Although the two have not gone to school together for some time, their growth and similarities on the pitch are uncanny. Both play roughly the same position, attacking center mid, and both of their high school coaches have similar things to say about the two.
Austin began accumulating caps as a young, scrawny freshman and now has the chance to win 100 games in his high school career. His head coach, Rik Tozzi, has had the chance to watch him since his arrival at Springs, and knows his game better than almost anyone.
“Austin is a true No. 10,” said Tozzi said of his senior midfielder. “What that means is he’s basically the quarterback of the team. He brings three qualities you want any No. 10 to have. First is vision, the ability to see the game developing. Second is his ability to get forward in the attack. The third thing, which is really important, is his ability to calm the game down with his passing. Soccer, especially at the high school level, can get frenetic, and you need someone who can take the air out of the ball and calm things down. He’s a coach’s dream.”
Oak Mountain head coach David DiPiazza has similar praise to give Julia. DiPiazza has won 12 Alabama high school state titles as a player and a coach, and has been around high school soccer for the majority of his life, and believes Julia to be among the best he’s ever seen.
“She’s the best player I’ve ever coached,” DiPiazza said. “She is an extremely intelligent soccer player, her detail and her study of the game is incredible. She’ll go and watch other teams play like I do. I go and scout our opposition; Julia goes and scouts our opposition. She’s constantly seeing how she can get better, and I’ve never seen a guy or a girl really do that like she does. She’s a very intelligent player, but what she can do with the ball is nothing I’ve really seen a girl soccer player do. Her thought, her ability to hit a pass, the weight of the pass, the accuracy of the pass, she does things with a ball that I’ve probably seen three high school players do who play her position.”
While the schools they represent are on opposite ends of the spectrum in terms of size, the way they both play the game is almost identical.
Divide and Conquer
The Pack siblings themselves don’t get to see the other play all that often. Last season, Austin got to watch Julia win her second-straight state title after Springs was eliminated by eventual 1A-3A champion Westminster, but as a general rule the two rarely get the chance to stop and be spectators for the other. Divide and conquer has been the mantra of the Pack family over the last few years, with Scott and Melanie routinely splitting up to watch their children play.
At the culmination of this season, however, Austin will leave the high school ranks to join the men’s soccer team at Wheaton College outside of Chicago. The time remaining where both Pack children are in high school is rapidly waning, and the chance for either to see the other in a high school uniform will either be impossible in Julia’s case, or difficult in Austin’s as he will be at school some 700 miles away. While both would no doubt relish the chance to watch the other play more than they do, if all goes to plan this season and both teams make deep playoff runs, success could actually be measured by how few games the two get to watch.

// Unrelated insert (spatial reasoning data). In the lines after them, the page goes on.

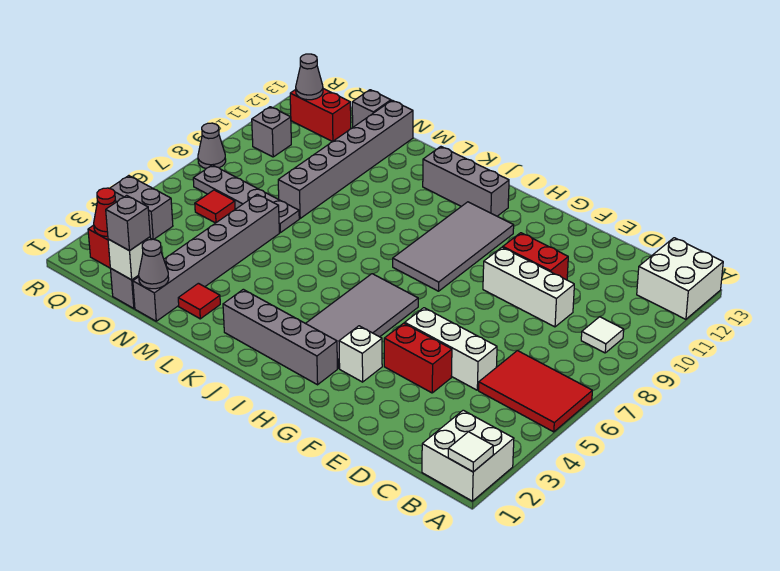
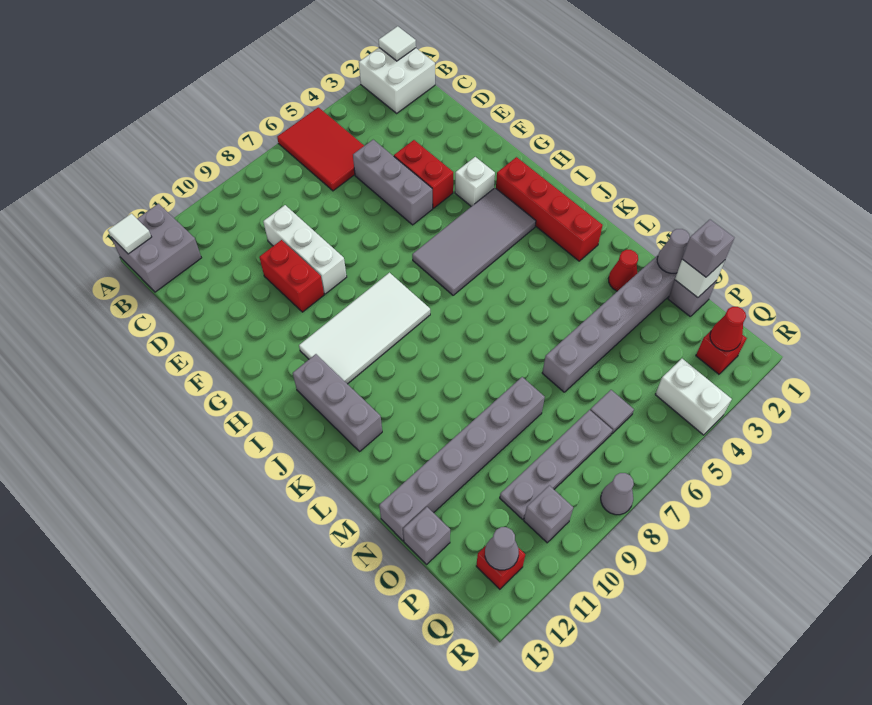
white 2x2 brick [637,238,723,319] -> grey 2x2 brick [111,204,201,292]
white 1x1 tile [581,317,624,353] -> white 1x1 tile moved to [108,214,151,254]
white 1x3 brick [405,308,497,390] -> grey 1x3 brick [353,140,433,225]
grey 1x4 brick [223,289,337,385] -> red 1x4 brick [496,157,603,261]
grey 2x4 tile [393,202,514,291] -> white 2x4 tile [299,273,430,384]
red 1x1 tile [178,283,220,319] -> red 1x1 cone [608,250,638,291]
grey 1x4 plate [193,165,299,233] -> grey 1x4 plate turned to [500,410,613,519]
red 1x1 tile [195,190,235,223] -> grey 1x1 tile [590,390,634,434]
red 1x2 brick [290,89,351,142] -> red 1x1 brick [476,546,525,589]
grey 1x2 brick [110,176,173,239] -> white 1x2 brick [655,358,732,435]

The 1A-3A boys championship game this season is slated for May 13 at 7:30 p.m., while the 7A girls championship game will take place on May 14 at 10 a.m. If both teams make it that far, the Packs will not have to run frantically back and forth between two fields this year time around, and Austin and Julia will get the chance to stop and watch the other. While neither are promised storybook endings to this season, betting against either one seems like a mistake.
After all, they have been here before.